The commission alleged that AT&T’s practice of slowing “unlimited data” plan speeds, falsely (it says) labeling the plans and failing to adequately notify customers of the potentially lower service they could receive violates the Open Transparency Rules established by the agency in 2010. Many of those "unlimited data" customers were early adopters of Apple's iPhone, a noisy bunch who made this a cause célèbre.
“Consumers deserve to get what they pay for,” said FCC Chairman Tom Wheeler in a press statement. “Broadband providers must be upfront and transparent about the services they provide.
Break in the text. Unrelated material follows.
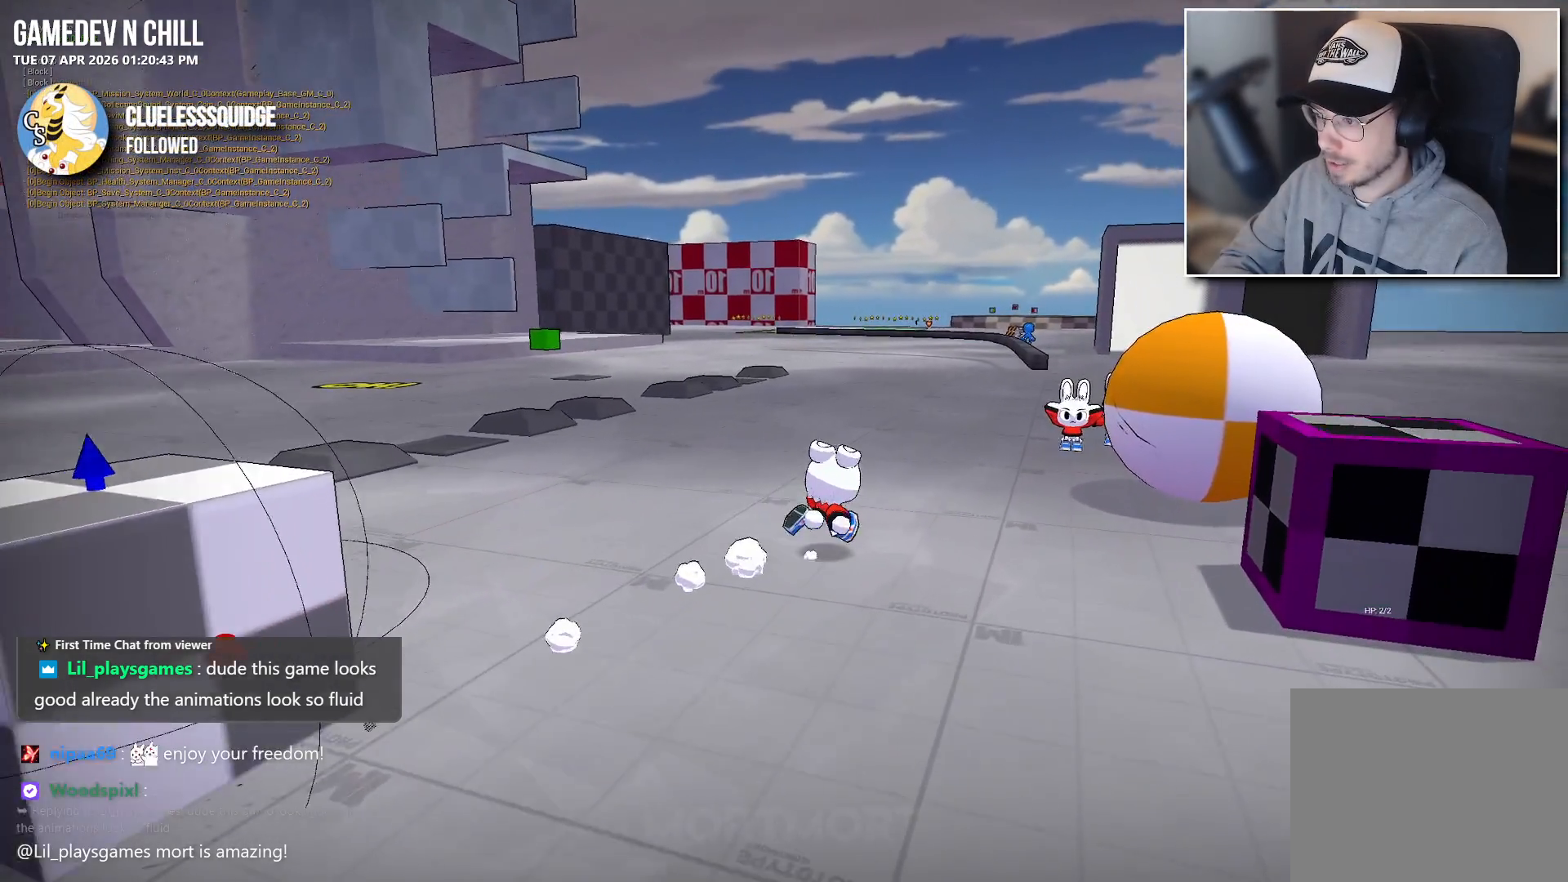
{"buttons": [], "left_stick": "right", "right_stick": "left", "events": [[117, "right_stick", "left"], [417, "left_stick", "right"]]}
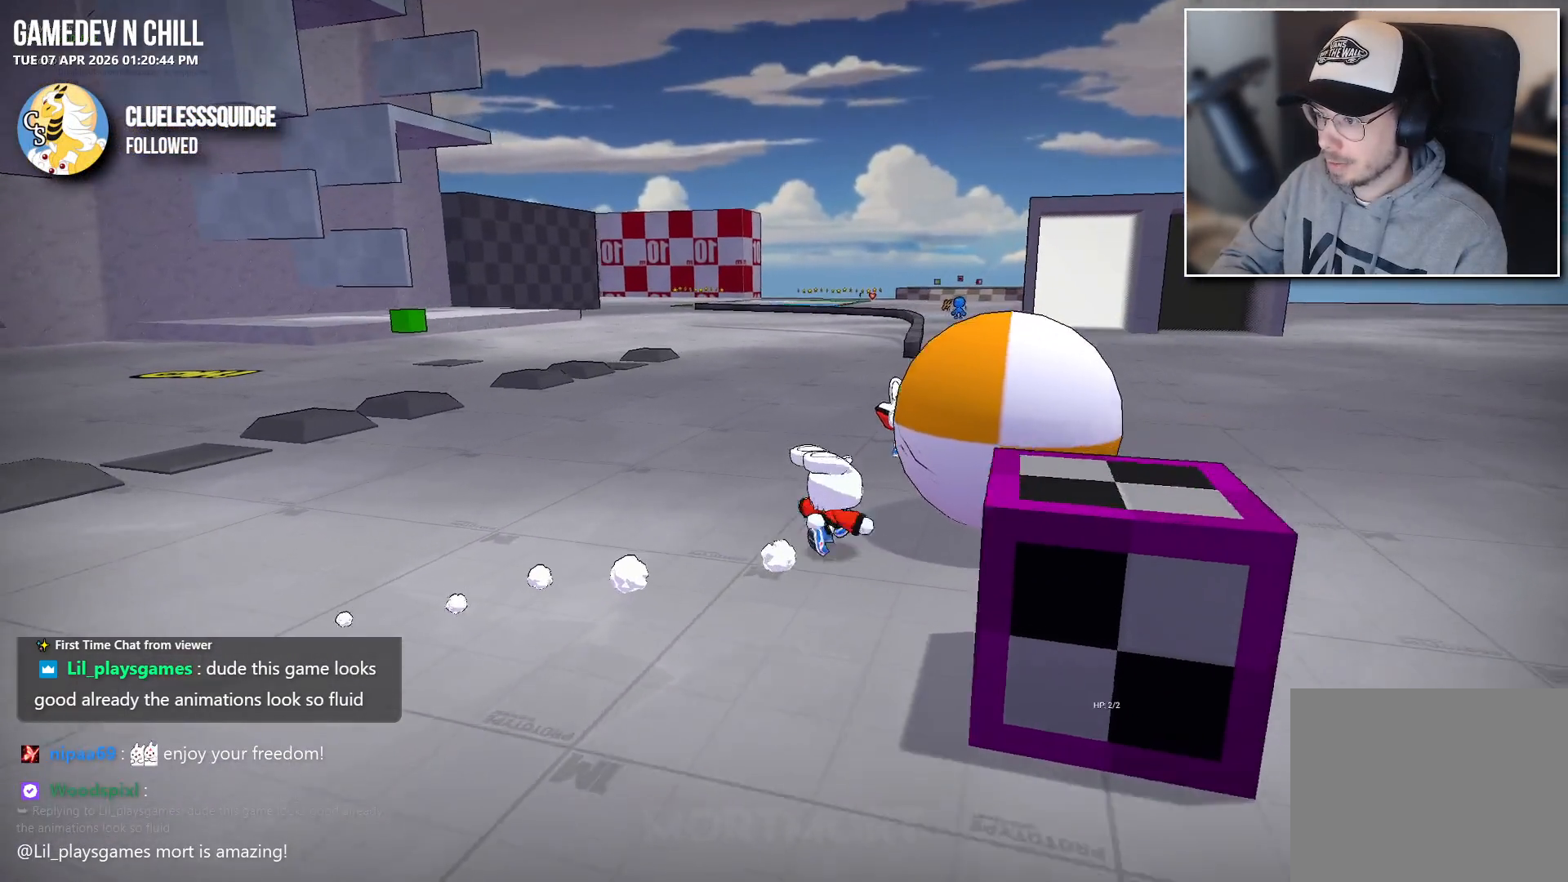
{"buttons": [], "left_stick": "right", "right_stick": "left", "events": []}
The FCC will not stand idly by while consumers are deceived by misleading marketing materials and insufficient disclosure.”
AT&T began offering unlimited data plans in 2007, including for a then-new device called the iPhone, the first data-hogging smartphone. While it has since discontinued the plan to new customers, it allows current customers to renew it when they upgrade their devices. The FCC said it has received thousands of complaints from AT&T’s unlimited data plan customers since 2011 -- the year the company began slowing down those customers’ connections after they exceeded a set threshold. Consumers complained about being locked into contract obligations for an unlimited plan that wasn’t actually unlimited.
The Federal Trade Commission also took AT&T to court last year over the same issue, alleging that it misled millions of customers by charging them for unlimited data plans while slowing their data speeds, in some cases by nearly 90 percent.
“AT&T promised its customers ‘unlimited’ data, and in many instances, it has failed to deliver on that promise,” said FTC Chairwoman Edith Ramirez in October 2014. “The issue here is simple: ‘unlimited’ means unlimited.”
Last month, AT&T changed its throttling policy to apply only when an unlimited data customer exceeds 5GB of data usage and is connected to a congested tower. Before the change, AT&T would throttle its unlimited data customers for the remaining duration of the billing cycle, according to ArsTechnica.
AT&T denies the charges. “We will vigorously dispute the FCC’s assertions,” spokesman Michael Balmoris told Bloomberg. “The FCC has specifically identified this practice as a legitimate and reasonable way to manage network resources for the benefit of all customers.”